Large vs small law firms

Law firms are often busy environments with ongoing workloads from a variety of individual and business clients. Attorneys who defend or prosecute spend time in court as well as in a law office. Lawyers offer legal advice and meet with clients in person or communicate via telephone or email.

Law firms typically involve more formality of dress, language and documentation due to the nature of legal representation. Firms may employ as few as five people or over have as many as 100 employees, including legal and administrative assistants. Although law professionals spend time sitting at their desks, they often travel to appear before a judge in court or to visit branch offices of their firm.

Large vs. small law firms

The size of a law firm can affect many factors of your job as a lawyer. Here are some of the key differences between working in a large law firm as opposed to a small firm:

Salary and benefits

Large law firms typically offer higher salaries than smaller firms. They often do this to attract highly skilled potential job candidates. They may also have more financial resources, allowing large firms to offer bigger benefit packages including healthcare, vision, dental and life insurance.

While small firms may not always provide salaries as high as large firms, they can offer a faster path to earning a promotion or partnership. Smaller firms often allow lawyers to work more flexible hours than their counterparts at larger firms.

Cases and clients

A larger law firm can manage more clients at one time, leading to an increased amount of cases assigned to lawyers within the firm. Lawyers working in a large firm typically work for a specific area of law within the firm, taking on cases that fit their department or role.
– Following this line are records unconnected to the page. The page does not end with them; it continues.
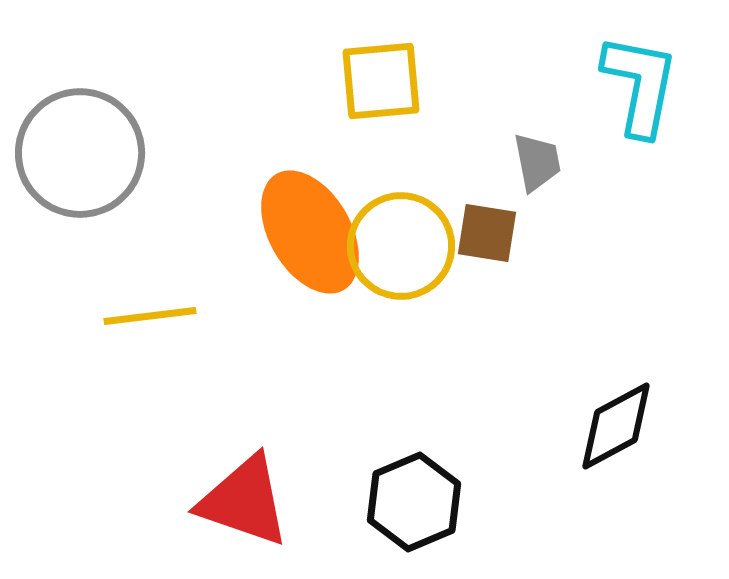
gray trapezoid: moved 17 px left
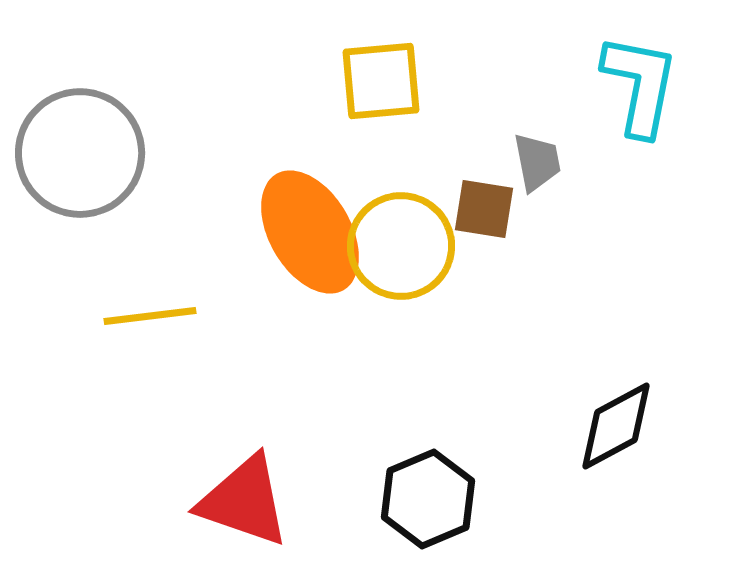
brown square: moved 3 px left, 24 px up
black hexagon: moved 14 px right, 3 px up
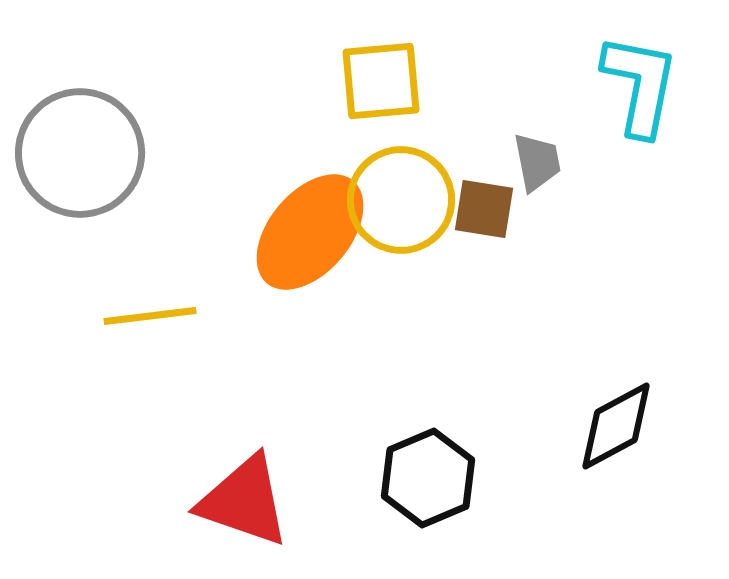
orange ellipse: rotated 70 degrees clockwise
yellow circle: moved 46 px up
black hexagon: moved 21 px up
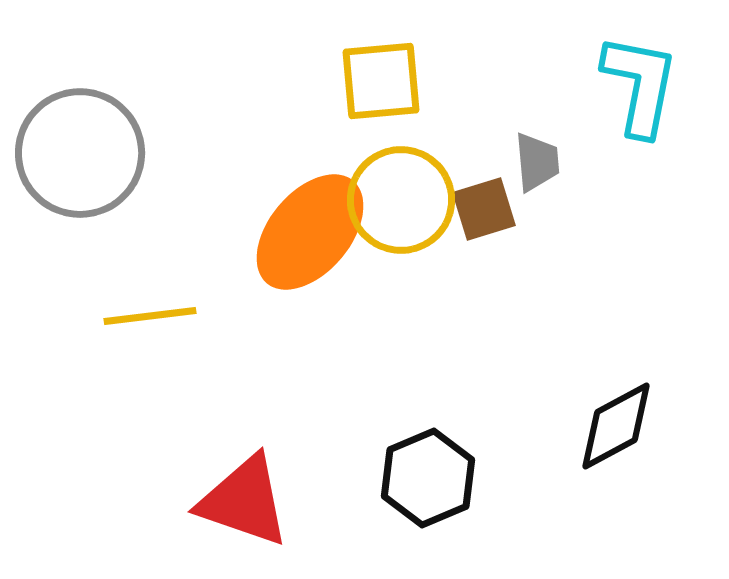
gray trapezoid: rotated 6 degrees clockwise
brown square: rotated 26 degrees counterclockwise
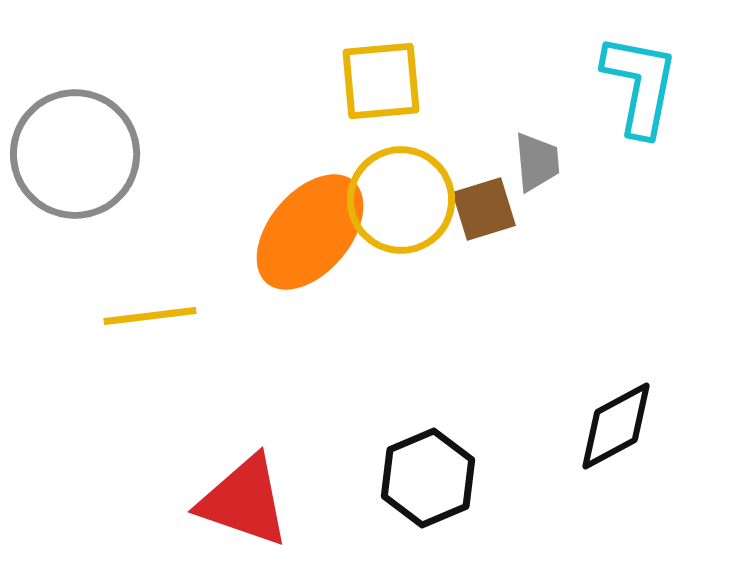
gray circle: moved 5 px left, 1 px down
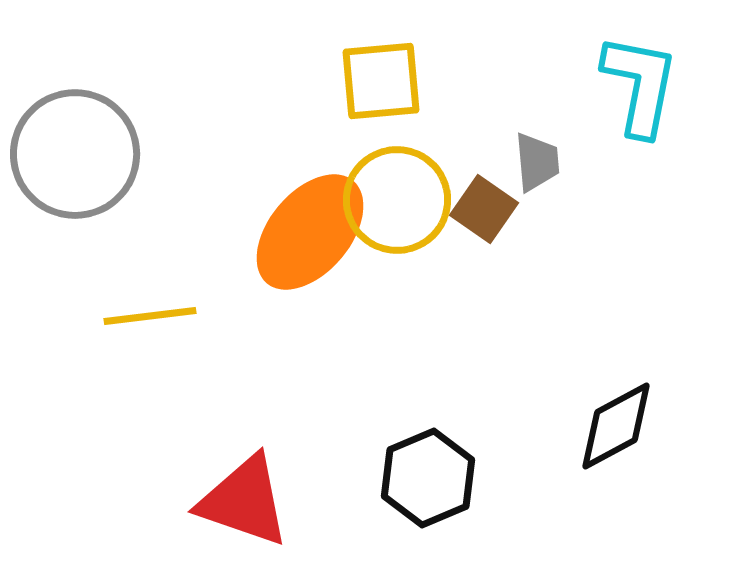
yellow circle: moved 4 px left
brown square: rotated 38 degrees counterclockwise
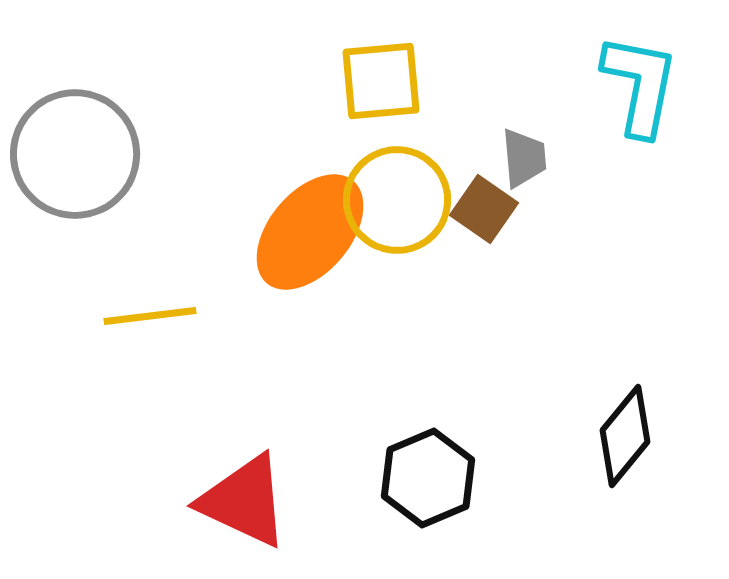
gray trapezoid: moved 13 px left, 4 px up
black diamond: moved 9 px right, 10 px down; rotated 22 degrees counterclockwise
red triangle: rotated 6 degrees clockwise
Small firms often assign lawyers on a case-by-case basis. Those who work as generalists in small firms can gain experience in a variety of cases as they represent different types of clients and claims.

Culture and climate

Large firms typically operate in elegant office settings with large accommodations and perks like in-house mail centers or research libraries. Bigger firms usually hire large amounts of support staff members like paralegals, administrative assistants and document clerks. Because of a high number of employees and departments, large firm environments typically follow a traditional corporate management structure with low-level employees reporting to mid-level management rather than connecting to managing partners or executive leaders.

The work environment for a smaller firm may be more relaxed with junior-level partners playing a larger role in company decisions. Due to a smaller amount of support staff, lawyers may handle more administrative tasks. They may also spend more time working personally with clients without the help of support staff members.


Larger firms typically provide a strategic training process for newly hired lawyers, offering mentorship opportunities that connect more experienced lawyers to those just starting out in the field. Extensive programs with ongoing learning opportunities may be offered to staff throughout their time at the firm.

Small firms may provide more personalized training depending on the experience level of the new hire. With fewer employees handling caseloads, entry-level lawyers in small firms can learn on the job as they handle more aspects of a case.